Saved entries:
....
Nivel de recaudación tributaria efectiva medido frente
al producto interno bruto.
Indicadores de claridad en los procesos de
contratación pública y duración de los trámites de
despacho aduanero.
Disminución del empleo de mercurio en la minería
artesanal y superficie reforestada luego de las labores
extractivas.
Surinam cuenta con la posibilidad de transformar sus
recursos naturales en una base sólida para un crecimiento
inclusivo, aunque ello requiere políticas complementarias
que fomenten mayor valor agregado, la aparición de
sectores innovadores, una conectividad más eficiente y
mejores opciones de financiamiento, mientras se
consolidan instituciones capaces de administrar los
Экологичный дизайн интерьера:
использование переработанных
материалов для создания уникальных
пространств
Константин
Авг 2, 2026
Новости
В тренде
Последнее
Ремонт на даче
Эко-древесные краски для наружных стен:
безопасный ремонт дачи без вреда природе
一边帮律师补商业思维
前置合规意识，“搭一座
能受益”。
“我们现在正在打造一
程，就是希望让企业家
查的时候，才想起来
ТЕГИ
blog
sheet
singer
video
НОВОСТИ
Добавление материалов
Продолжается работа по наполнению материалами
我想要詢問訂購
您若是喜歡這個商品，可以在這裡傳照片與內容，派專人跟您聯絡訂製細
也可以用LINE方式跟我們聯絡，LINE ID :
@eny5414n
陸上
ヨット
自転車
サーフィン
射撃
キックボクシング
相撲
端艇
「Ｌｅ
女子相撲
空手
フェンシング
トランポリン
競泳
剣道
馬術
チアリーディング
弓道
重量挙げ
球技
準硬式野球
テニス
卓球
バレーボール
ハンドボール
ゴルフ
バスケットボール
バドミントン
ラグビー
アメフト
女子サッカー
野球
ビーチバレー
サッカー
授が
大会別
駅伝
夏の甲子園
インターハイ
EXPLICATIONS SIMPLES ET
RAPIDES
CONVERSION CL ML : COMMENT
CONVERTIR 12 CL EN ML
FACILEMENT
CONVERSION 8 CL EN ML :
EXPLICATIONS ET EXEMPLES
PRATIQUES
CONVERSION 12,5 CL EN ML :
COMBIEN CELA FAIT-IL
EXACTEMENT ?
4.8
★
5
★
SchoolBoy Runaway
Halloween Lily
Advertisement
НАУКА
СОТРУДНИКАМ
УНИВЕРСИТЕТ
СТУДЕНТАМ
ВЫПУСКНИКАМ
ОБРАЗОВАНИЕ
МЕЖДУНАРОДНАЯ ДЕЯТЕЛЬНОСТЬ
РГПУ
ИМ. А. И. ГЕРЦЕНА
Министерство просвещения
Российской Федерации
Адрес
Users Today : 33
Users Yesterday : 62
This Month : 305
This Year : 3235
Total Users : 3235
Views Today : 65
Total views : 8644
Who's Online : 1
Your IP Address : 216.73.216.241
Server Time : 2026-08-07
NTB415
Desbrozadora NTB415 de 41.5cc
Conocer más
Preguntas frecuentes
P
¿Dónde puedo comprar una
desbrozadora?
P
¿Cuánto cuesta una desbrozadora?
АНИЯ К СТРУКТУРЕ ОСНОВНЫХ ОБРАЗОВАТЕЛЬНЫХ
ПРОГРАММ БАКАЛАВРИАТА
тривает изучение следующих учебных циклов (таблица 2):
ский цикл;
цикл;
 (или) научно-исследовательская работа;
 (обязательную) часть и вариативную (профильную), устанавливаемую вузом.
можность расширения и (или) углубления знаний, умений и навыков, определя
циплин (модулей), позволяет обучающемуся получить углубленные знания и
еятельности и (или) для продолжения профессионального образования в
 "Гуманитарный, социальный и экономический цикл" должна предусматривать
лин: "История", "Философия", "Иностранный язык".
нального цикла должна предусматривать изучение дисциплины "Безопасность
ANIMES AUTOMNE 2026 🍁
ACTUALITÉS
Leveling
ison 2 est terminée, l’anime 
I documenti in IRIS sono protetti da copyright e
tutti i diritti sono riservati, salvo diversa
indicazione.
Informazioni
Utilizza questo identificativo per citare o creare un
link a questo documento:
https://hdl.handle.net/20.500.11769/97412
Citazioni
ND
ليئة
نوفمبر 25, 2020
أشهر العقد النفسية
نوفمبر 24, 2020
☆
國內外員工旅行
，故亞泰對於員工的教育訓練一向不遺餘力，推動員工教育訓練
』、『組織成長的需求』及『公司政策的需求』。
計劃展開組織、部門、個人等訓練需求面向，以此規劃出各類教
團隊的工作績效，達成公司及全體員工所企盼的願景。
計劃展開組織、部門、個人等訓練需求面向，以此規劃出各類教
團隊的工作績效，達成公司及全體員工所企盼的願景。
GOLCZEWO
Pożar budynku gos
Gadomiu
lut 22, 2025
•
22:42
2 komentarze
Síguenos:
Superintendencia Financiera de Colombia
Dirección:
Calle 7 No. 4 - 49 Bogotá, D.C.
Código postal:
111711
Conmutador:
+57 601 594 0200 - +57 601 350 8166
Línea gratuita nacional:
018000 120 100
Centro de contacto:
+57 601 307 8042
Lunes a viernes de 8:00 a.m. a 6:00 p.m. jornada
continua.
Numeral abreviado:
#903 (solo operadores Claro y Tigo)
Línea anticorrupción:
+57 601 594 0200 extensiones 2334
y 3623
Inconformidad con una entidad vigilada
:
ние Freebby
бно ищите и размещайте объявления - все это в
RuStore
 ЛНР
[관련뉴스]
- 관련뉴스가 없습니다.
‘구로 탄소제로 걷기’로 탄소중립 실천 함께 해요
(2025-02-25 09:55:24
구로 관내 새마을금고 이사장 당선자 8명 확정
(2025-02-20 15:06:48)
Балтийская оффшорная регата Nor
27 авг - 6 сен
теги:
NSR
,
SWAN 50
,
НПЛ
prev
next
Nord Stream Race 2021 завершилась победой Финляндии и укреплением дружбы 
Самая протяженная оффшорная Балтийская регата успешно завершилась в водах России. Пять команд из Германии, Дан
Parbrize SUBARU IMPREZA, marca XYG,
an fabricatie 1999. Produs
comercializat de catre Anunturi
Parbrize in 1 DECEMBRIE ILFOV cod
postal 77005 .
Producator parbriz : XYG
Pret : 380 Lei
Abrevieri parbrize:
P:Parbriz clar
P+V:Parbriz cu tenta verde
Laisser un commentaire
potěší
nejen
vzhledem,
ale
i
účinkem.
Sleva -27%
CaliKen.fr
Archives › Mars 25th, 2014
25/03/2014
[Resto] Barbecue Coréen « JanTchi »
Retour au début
....
### Exercise goal
Start with the line that contains "an fabricatie 1999. Produs", end with the last line of the entries, and please retype every line in that span exactly, with no others.

### Exercise output
an fabricatie 1999. Produs
comercializat de catre Anunturi
Parbrize in 1 DECEMBRIE ILFOV cod
postal 77005 .
Producator parbriz : XYG
Pret : 380 Lei
Abrevieri parbrize:
P:Parbriz clar
P+V:Parbriz cu tenta verde
Laisser un commentaire
potěší
nejen
vzhledem,
ale
i
účinkem.
Sleva -27%
CaliKen.fr
Archives › Mars 25th, 2014
25/03/2014
[Resto] Barbecue Coréen « JanTchi »
Retour au début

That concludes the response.